▸ Text segment

*** Block opens ***

Hi Bill.  Thanks for providing me with a wonderful Sunday afternoon’s entertainment.  I came across your blog – not entirely by chance – and enjoyed reading what you had written.  I wish I’d discovered your blog earlier.  Until about four years ago, when my dad passed away, I was in your neck of the woods about once a year for a visit.  My folks lived in Lawrenceville for some years…which my father and I affectionately dubbed Larryville....  I wasn’t able to discover whether your trip to France still is in the future.  On a continental scale, France is kind of in my neck of the woods.

By Carl Press on Click on Comments to Subscribe on 2/14/12

- On Fri, 4/6/12, william cotter  wrote:
To: carl_press@

What a wonderful surprise.  Don't know where to start.  I never check the subscription requests for my blog, because nobody ever requests.  Nonetheless you are not the first person from the distant past to locate me through the internet directing them to the blog.  Anyway, the trip to France had to be postponed until my wife and I are younger and richer.  I also regret missing you in Larryville.

*** Block closes ***

[Items from a dataset]

*** Block opens ***

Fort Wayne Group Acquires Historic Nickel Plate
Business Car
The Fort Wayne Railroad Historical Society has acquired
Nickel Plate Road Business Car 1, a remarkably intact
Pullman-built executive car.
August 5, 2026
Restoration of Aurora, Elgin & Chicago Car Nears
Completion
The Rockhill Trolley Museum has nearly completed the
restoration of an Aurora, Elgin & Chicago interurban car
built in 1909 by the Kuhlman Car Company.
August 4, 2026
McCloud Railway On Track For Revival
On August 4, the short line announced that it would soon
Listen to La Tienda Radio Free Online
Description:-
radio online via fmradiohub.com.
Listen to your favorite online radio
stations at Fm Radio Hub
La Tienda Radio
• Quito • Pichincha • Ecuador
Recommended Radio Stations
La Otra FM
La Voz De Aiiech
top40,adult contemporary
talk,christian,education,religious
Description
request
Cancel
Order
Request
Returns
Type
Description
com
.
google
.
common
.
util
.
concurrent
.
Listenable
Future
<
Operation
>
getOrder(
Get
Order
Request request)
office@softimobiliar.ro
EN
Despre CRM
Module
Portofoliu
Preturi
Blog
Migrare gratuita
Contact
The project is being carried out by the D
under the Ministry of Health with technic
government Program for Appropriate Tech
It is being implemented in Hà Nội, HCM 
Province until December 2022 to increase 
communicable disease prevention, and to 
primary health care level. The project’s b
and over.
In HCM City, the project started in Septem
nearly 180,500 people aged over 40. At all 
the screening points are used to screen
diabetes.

*** Block closes ***
*** Block opens ***

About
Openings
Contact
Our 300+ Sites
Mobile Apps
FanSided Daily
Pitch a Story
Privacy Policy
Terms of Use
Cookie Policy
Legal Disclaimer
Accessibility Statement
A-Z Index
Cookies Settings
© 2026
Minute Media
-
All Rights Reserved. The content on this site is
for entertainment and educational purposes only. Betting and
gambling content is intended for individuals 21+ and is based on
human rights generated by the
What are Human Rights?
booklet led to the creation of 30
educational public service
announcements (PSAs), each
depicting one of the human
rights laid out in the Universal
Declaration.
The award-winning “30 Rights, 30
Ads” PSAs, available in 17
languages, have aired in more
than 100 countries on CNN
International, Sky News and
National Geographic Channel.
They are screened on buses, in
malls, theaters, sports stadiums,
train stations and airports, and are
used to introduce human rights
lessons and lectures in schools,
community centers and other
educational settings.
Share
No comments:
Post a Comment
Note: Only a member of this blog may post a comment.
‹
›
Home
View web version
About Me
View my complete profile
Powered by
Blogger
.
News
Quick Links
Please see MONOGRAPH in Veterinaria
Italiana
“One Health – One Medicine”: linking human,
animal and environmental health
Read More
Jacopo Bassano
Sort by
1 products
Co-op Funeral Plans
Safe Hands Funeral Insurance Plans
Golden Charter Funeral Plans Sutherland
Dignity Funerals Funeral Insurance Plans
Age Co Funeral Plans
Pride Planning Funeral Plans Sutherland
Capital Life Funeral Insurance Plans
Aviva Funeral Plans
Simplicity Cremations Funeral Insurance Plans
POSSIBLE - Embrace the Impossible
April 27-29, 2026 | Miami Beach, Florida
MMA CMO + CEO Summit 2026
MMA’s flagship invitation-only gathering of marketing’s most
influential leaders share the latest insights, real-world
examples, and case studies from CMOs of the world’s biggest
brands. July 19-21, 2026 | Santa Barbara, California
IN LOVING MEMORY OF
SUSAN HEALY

*** Block closes ***
*** Block opens ***

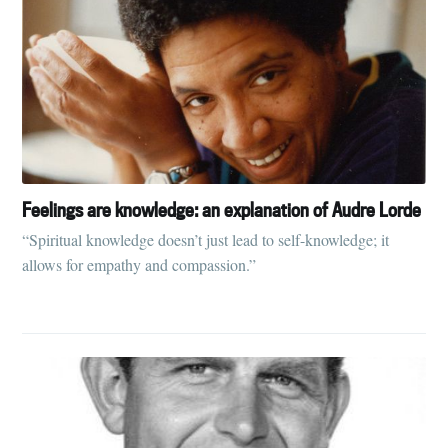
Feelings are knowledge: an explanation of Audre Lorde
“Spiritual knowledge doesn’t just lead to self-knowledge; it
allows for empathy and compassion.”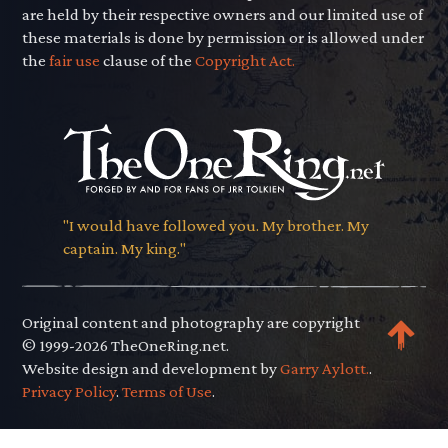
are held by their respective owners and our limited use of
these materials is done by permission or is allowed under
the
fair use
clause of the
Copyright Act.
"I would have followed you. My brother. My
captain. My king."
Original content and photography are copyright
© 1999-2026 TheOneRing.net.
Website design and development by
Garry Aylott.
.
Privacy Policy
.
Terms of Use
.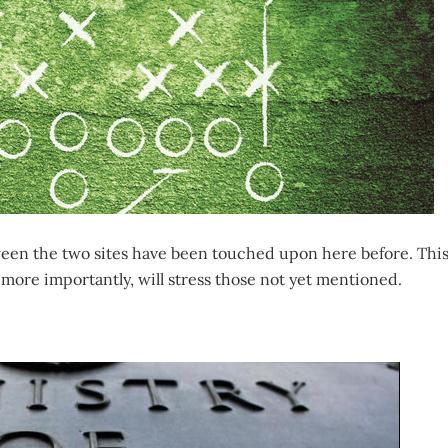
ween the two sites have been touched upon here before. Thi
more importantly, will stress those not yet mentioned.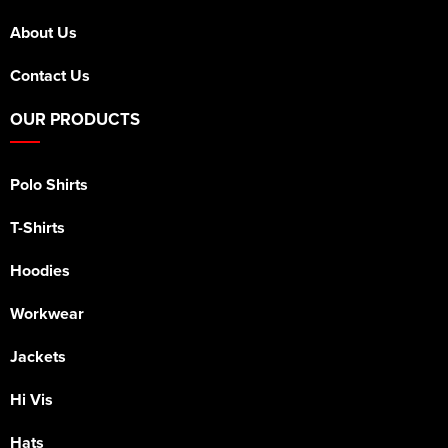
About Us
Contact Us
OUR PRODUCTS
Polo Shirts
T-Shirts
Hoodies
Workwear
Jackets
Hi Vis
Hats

*** Block closes ***

▸ Prompt
Reproduce the passage of the blog correspondence from "By Carl Press on Click on" up to and including "you in Larryville.".

▸ Exercise result
By Carl Press on Click on Comments to Subscribe on 2/14/12

- On Fri, 4/6/12, william cotter  wrote:
To: carl_press@

What a wonderful surprise.  Don't know where to start.  I never check the subscription requests for my blog, because nobody ever requests.  Nonetheless you are not the first person from the distant past to locate me through the internet directing them to the blog.  Anyway, the trip to France had to be postponed until my wife and I are younger and richer.  I also regret missing you in Larryville.